Muriel Targnion, sous certificat médical depuis la mi-mars, reprendra ses fonctions de bourgmestre de Verviers fin mai au plus tard, a annoncé jeudi en fin d'après-midi son cabinet. Son indisponibilité avait pourtant été évaluée à six mois.

Selon son cabinet, l'évolution de sa santé, accréditée par les résultats de divers tests médicaux, est positive "ce qui lui permet de reprendre progressivement des activités dès à présent."

"Au fur et à mesure des autorisations médicales qui seront données, elle pourra reprendre toutes ses activités, notamment celles liées à son mandat de bourgmestre, normalement à la fin du mois de mai", ajoute le chef de cabinet de la bourgmestre.

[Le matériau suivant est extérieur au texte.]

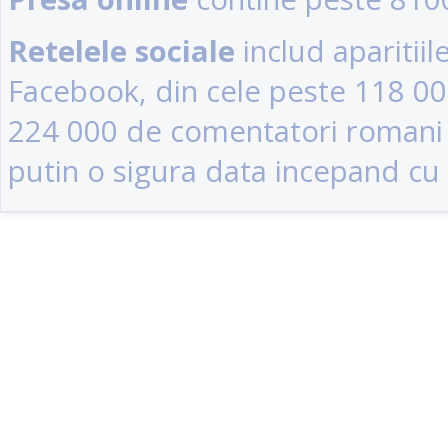
Retelele sociale
includ aparitii
Facebook, din cele peste 118 0
224 000 de comentatori romani (u
putin o sigura data incepand cu 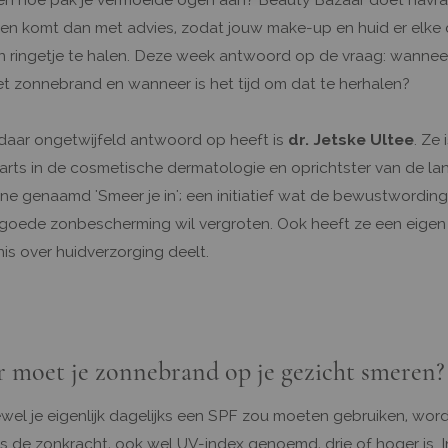
en komt dan met advies, zodat jouw make-up en huid er elke 
 ringetje te halen. Deze week antwoord op de vraag: wannee
t zonnebrand en wanneer is het tijd om dat te herhalen?
daar ongetwijfeld antwoord op heeft is
dr. Jetske Ultee
. Ze
rts in de cosmetische dermatologie en oprichtster van de lan
 genaamd 'Smeer je in'; een initiatief wat de bewustwording
goede zonbescherming wil vergroten. Ook heeft ze een eigen
is over huidverzorging deelt.
 moet je zonnebrand op je gezicht smeren?
wel je eigenlijk dagelijks een SPF zou moeten gebruiken, wordt
als de zonkracht, ook wel UV-index genoemd, drie of hoger is. 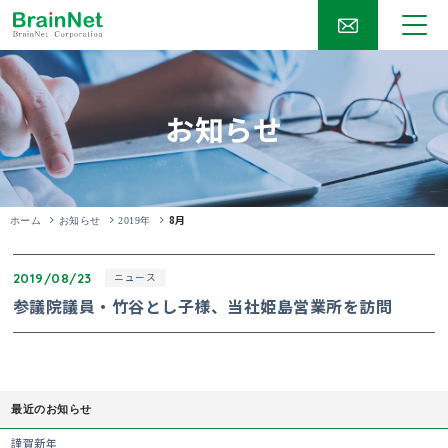
お知らせ
8月
ホーム
お知らせ
2019年
2019/08/23
ニュース
参議院議員・竹谷とし子様、当社姫島営業所を訪問
最近のお知らせ
謹賀新年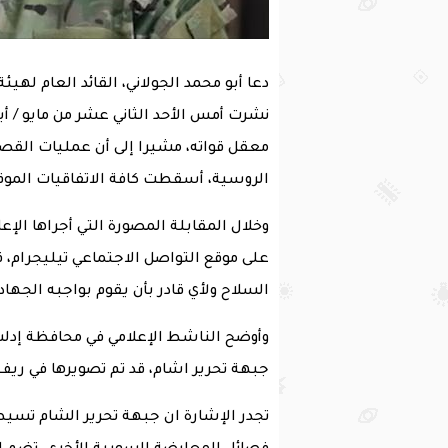
دعا أبو محمد الجولاني، القائد العام لهي
نشرت أمس الأحد الثاني عشر من مايو / أيا
معقل قواته، مشيرا إلى أن عمليات القصف
الروسية، أسقطت كافة الاتفاقيات الموق
وخلال المقابلة المصورة التي أجراها ال
على موقع التواصل الاجتماعي تيليجرام، قا
السلاح ولأي قادر بأن يقوم بواجبه الجهاد
وأوضح الناشط الإعلامي في محافظة إدلب، 
جبهة تحرير اشام، قد تم تصويرها في ريف
تجدر الإشارة ان جبهة تحرير الشام تسيط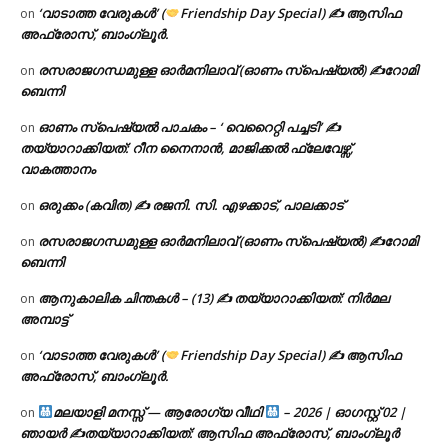
‘വാടാത്ത വേരുകൾ’ (
Friendship Day Special) ✍ ആസിഫ
on
അഫ്രോസ്, ബാംഗ്ലൂർ.
രസരാജഗന്ധമുള്ള ഓർമനിലാവ് (ഓണം സ്‌പെഷ്യൽ) ✍റോമി
on
ബെന്നി
ഓണം സ്പെഷ്യൽ പാചകം – ‘ വെറൈറ്റി പച്ചടി’ ✍
on
തയ്യാറാക്കിയത്: റീന നൈനാൻ, മാജിക്കൽ ഫ്ലേവേഴ്സ്,
വാകത്താനം
ഒരുക്കം (കവിത) ✍ രജനി. സി. എഴക്കാട്, പാലക്കാട്
on
രസരാജഗന്ധമുള്ള ഓർമനിലാവ് (ഓണം സ്‌പെഷ്യൽ) ✍റോമി
on
ബെന്നി
ആനുകാലിക ചിന്തകൾ – (13) ✍ തയ്യാറാക്കിയത്: നിർമല
on
അമ്പാട്ട്
‘വാടാത്ത വേരുകൾ’ (
Friendship Day Special) ✍ ആസിഫ
on
അഫ്രോസ്, ബാംഗ്ലൂർ.
മലയാളി മനസ്സ് — ആരോഗ്യ വീഥി
– 2026 | ഓഗസ്റ്റ് 02 |
on
ഞായർ ✍
തയ്യാറാക്കിയത്: ആസിഫ അഫ്രോസ്, ബാംഗ്ലൂർ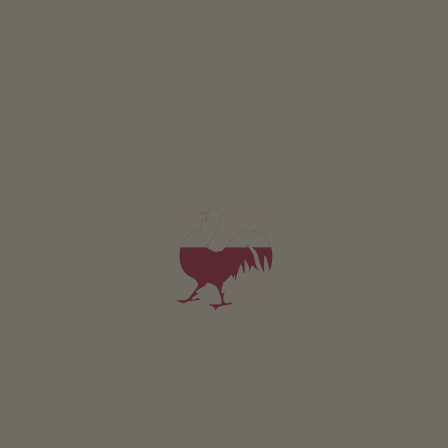
Appartamento Pinova
2-5 persone (4 letti fissi)
65m²
da 110€
per 2 adulti incl. colazione
Animali domestici sono ammessi in questo app.
DETTAGLI E DISPONIBILITÀ
RICHIESTA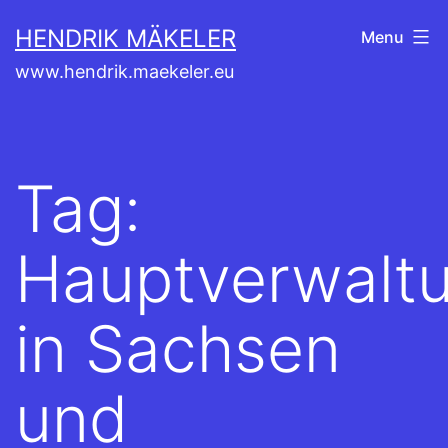
Skip
HENDRIK MÄKELER
Menu
to
www.hendrik.maekeler.eu
content
Tag:
Hauptverwalt
in Sachsen
und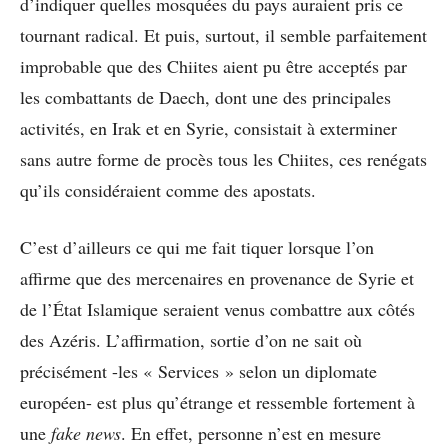
d’indiquer quelles mosquées du pays auraient pris ce
tournant radical. Et puis, surtout, il semble parfaitement
improbable que des Chiites aient pu être acceptés par
les combattants de Daech, dont une des principales
activités, en Irak et en Syrie, consistait à exterminer
sans autre forme de procès tous les Chiites, ces renégats
qu’ils considéraient comme des apostats.
C’est d’ailleurs ce qui me fait tiquer lorsque l’on
affirme que des mercenaires en provenance de Syrie et
de l’État Islamique seraient venus combattre aux côtés
des Azéris. L’affirmation, sortie d’on ne sait où
précisément -les « Services » selon un diplomate
européen- est plus qu’étrange et ressemble fortement à
une
fake news
. En effet, personne n’est en mesure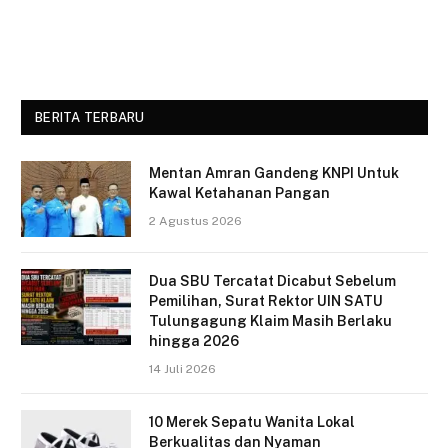
BERITA TERBARU
Mentan Amran Gandeng KNPI Untuk
Kawal Ketahanan Pangan
2 Agustus 2026
Dua SBU Tercatat Dicabut Sebelum
Pemilihan, Surat Rektor UIN SATU
Tulungagung Klaim Masih Berlaku
hingga 2026
14 Juli 2026
10 Merek Sepatu Wanita Lokal
Berkualitas dan Nyaman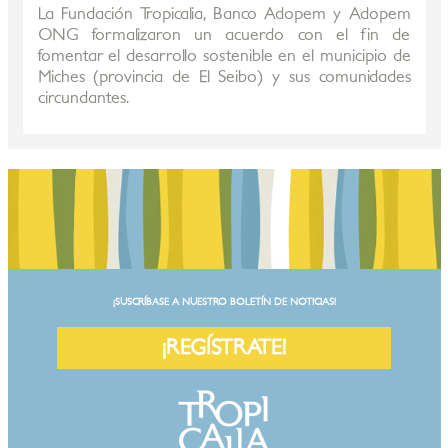
La Fundación Tropicalia, Banco Adopem y Adopem
ONG formalizaron un acuerdo con el fin de
fomentar el desarrollo sostenible en el municipio de
Miches (provincia de El Seibo) y sus comunidades
circundantes.
¡SUSCRÍBASE A NUESTRO BOLETÍN DE NOTICIAS!
¡REGÍSTRATE!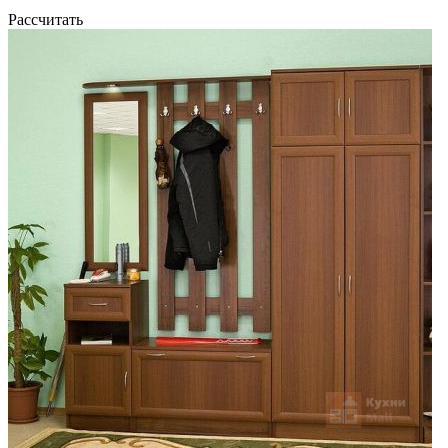
Рассчитать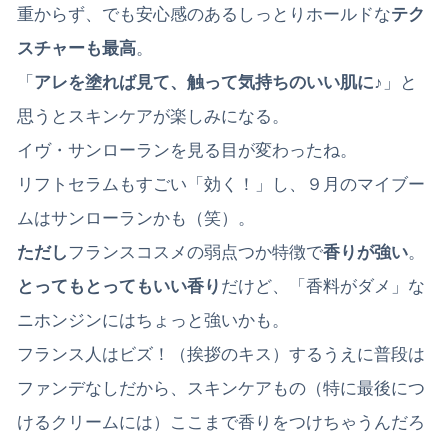
重からず、でも安心感のあるしっとりホールドな
テク
スチャーも最高
。
「
アレを塗れば見て、触って気持ちのいい肌に♪
」と
思うとスキンケアが楽しみになる。
イヴ・サンローランを見る目が変わったね。
リフトセラムもすごい「効く！」し、９月のマイブー
ムはサンローランかも（笑）。
ただし
フランスコスメの弱点つか特徴で
香りが強い
。
とってもとってもいい香り
だけど、「香料がダメ」な
ニホンジンにはちょっと強いかも。
フランス人はビズ！（挨拶のキス）するうえに普段は
ファンデなしだから、スキンケアもの（特に最後につ
けるクリームには）ここまで香りをつけちゃうんだろ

Muriel Targnion avait déclaré, le 6 avril dernier, qu'elle serait absente pour une durée de six mois. Cette annonce faisait suite à une période trouble consécutive à la venue avortée le 19 février de Theo Francken (N-VA), l'ex-secrétaire d'Etat à l'Asile et à la Migration.

Ce soir-là, la bourgmestre avait manifesté aux côtés de quelque 200 personnes rassemblées devant l'Hôtel Verviers où M. Francken devait présenter un ouvrage sur la migration.

Des heurts entre des militants d'extrême-droite et des manifestants étaient survenus et une déferlante de critiques s'était alors abattue sur la bourgmestre de Verviers, en raison de sa présence aux côtés des opposants à la venue de Theo Francken.

Ces attaques avaient été vécues difficilement par la bourgmestre de Verviers qui avait décidé de prendre du recul par rapport à la vie politique une dizaine de jours après les événements. Depuis, elle a également été épinglée dans un rapport de l'inspection générale de la police fédérale et de la police locale pour cette présence dans le camp des manifestants. L'intérim reste assuré par Alexandre Loffet.